Giving people more choices is one of the biggest selling points for third party candidates.
“A lot of people disagree with the candidates that we do have, and this might be the secondary option for everybody,” said Abel Perez, a general studies major.
“I think having more parties is beneficial to everyone because not everybody has the same ideas that fall in line with Democrats or Republicans,” Perez said.
The huge backlash against the Republican and Democratic nominees hasn’t been as effective in spreading the word about the third party candidates as some might think, though, and there are some fingers pointed at the media’s role in this election cycle to blame for that.
“There’s nothing alerting me to their ideology and what they’re about, or anything like that,” Taylor said. “The media’s only interested in two runners right now.”
Perez also believes that the lack of third party coverage in the news has been detrimental to their campaigning abilities.

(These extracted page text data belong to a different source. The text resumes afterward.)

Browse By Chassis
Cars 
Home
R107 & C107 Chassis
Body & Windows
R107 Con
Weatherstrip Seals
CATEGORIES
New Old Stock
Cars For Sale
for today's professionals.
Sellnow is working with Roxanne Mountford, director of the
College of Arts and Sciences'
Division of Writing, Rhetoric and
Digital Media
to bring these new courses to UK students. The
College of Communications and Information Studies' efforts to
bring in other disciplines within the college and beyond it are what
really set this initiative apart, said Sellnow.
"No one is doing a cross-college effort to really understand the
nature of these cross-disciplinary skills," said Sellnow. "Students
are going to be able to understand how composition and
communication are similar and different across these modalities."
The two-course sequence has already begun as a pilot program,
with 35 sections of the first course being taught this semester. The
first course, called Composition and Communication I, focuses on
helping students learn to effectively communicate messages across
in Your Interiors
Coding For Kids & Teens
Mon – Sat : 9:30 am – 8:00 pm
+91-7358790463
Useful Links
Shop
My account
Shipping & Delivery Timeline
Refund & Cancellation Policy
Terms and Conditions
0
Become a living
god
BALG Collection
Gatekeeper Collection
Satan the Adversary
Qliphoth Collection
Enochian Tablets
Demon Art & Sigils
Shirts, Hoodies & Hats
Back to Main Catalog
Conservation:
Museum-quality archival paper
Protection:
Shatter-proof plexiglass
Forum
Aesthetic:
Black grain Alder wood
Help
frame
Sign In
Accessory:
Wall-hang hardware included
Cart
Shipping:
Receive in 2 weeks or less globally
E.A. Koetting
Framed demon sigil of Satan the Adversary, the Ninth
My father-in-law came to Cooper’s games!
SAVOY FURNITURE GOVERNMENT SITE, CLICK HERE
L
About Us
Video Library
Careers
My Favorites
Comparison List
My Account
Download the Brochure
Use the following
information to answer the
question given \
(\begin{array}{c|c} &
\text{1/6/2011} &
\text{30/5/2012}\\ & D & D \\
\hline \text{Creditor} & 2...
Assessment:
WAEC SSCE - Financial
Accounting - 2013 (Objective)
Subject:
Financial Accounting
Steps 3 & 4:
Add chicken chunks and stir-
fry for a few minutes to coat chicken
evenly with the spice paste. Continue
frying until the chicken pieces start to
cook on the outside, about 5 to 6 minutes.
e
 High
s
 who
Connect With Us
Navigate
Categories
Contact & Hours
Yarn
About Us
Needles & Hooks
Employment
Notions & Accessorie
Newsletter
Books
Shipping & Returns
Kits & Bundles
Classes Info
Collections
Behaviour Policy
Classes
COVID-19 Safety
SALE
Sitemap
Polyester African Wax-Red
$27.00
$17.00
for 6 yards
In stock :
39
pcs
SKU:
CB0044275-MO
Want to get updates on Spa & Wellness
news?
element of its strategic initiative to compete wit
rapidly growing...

“I think the majority of the time, they are not going to be able to make a big enough impact in the elections due to the way the media covers elections,” he said.
The chances for a third party victory do not look too promising to some. “On a national scale, I don’t think a third party candidate will win. In the future, though, there’s no way of telling,” Jones said.
The third party candidates have some hard campaigning ahead of them if they plan on taking an election anytime soon.
“Be more in the media, have more of a voice, you’ve got to be more out there in the public,” Taylor said.
Regardless of their lack of media attention, some students still seem to be rooting for third party candidates.
“If I’m going to vote, I may be looking at a third party candidate versus the Republican and Democrat candidates,” said Perez. “I do hope they make a dent in this election.”